While this is obviously a challenging time for managers, there are some very clear client service issues that should be considered in the current environment.
First, and perhaps most important, is that underlying clients want to be reassured and see clear demonstrations that managers are not just reacting to the current landscape, but are being proactive in their thinking and communications. Lots of investment providers have been quick to articulate how they are responding to the crisis from a business continuity perspective, outlining the various systems and processes in place to ensure a continued and seamless delivery of service.
These sorts of communications are of course welcome, but cannot be the end of the story. In many ways these are expected and, from the perspective of asset owners and their advisers, it is now much more about thinking about the longer-term implications of what is happening and how these should be shaping asset allocation and portfolio construction decisions.
Investors will be comforted if they see their managers anticipating their needs, not only in terms of explaining what portfolios look like today, but what their expectations are moving forwards and how this will affect asset allocations. These communications also need to be as sharp and concise as possible; investors will be receiving huge numbers of updates from the managers they employ and simply will not have the time to assess endless written materials and presentations.
An excellent recent example from one manager was very straightforward in nature – a ten minute presentation, undertaken via video, outlining current portfolio positioning. This type of engagement is vital in reassuring underlying clients and therefore, from a manager’s perspective, retaining business.
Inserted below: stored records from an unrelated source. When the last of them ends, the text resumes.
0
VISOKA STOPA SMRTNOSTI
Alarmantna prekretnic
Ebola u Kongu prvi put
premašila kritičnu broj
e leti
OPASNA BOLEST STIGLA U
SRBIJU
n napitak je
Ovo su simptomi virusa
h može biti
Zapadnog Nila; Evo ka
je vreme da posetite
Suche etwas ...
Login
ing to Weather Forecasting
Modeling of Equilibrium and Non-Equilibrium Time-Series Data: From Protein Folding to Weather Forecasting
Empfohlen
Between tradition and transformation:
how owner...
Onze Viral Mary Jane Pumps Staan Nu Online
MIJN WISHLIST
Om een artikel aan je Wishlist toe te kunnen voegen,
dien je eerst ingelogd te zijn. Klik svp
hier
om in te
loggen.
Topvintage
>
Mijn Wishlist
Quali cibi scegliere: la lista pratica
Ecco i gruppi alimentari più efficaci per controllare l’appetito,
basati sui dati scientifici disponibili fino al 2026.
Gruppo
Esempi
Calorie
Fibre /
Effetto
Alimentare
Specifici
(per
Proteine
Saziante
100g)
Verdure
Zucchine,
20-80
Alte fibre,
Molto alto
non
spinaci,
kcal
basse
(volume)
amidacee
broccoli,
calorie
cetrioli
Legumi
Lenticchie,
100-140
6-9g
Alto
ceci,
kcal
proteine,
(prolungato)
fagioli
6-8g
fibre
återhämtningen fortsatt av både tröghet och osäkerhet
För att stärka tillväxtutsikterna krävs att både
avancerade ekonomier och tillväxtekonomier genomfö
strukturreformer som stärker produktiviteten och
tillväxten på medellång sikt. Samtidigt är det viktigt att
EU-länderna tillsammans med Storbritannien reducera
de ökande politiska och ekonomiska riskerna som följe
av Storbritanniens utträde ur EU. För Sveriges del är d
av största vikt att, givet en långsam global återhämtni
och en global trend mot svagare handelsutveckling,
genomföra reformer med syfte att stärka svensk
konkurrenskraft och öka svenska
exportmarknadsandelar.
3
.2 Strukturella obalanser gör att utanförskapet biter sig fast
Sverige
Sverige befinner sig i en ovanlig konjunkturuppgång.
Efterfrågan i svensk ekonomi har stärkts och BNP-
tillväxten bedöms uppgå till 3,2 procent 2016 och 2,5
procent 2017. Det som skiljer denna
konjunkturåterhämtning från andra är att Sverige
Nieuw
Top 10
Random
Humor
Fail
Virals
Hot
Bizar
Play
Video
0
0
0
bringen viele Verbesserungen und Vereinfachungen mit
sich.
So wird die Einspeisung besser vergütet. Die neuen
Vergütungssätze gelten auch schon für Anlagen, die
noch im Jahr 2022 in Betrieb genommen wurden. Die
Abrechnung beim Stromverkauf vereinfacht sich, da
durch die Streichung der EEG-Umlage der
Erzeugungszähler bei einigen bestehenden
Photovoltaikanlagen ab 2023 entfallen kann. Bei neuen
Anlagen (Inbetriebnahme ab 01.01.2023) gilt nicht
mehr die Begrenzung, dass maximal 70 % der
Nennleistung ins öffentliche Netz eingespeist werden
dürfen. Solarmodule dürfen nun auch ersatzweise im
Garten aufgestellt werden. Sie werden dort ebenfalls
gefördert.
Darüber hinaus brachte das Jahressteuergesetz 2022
A final point to note is, however, perhaps the most critical one. Put simply, maintaining normal reporting and client contact frameworks is simply not sufficient. Investors cannot wait until the next quarterly meeting with their manager to take decisions on portfolio rebalancing; these need to be done now. Similarly, immediate decisions on the extent to which hedging strategies should be used are critical, particularly in light of weaknesses in sterling.
These are only a few considerations and, over the course of this JPES series, we will assess in more detail both best practice approaches and those that are clearly lacking. The key takeaway from all of this, however, is simple: asset managers want to appear as though everything is “business as usual”; for their clients, it is anything but and managers must think first and foremost from their customers’ perspectives.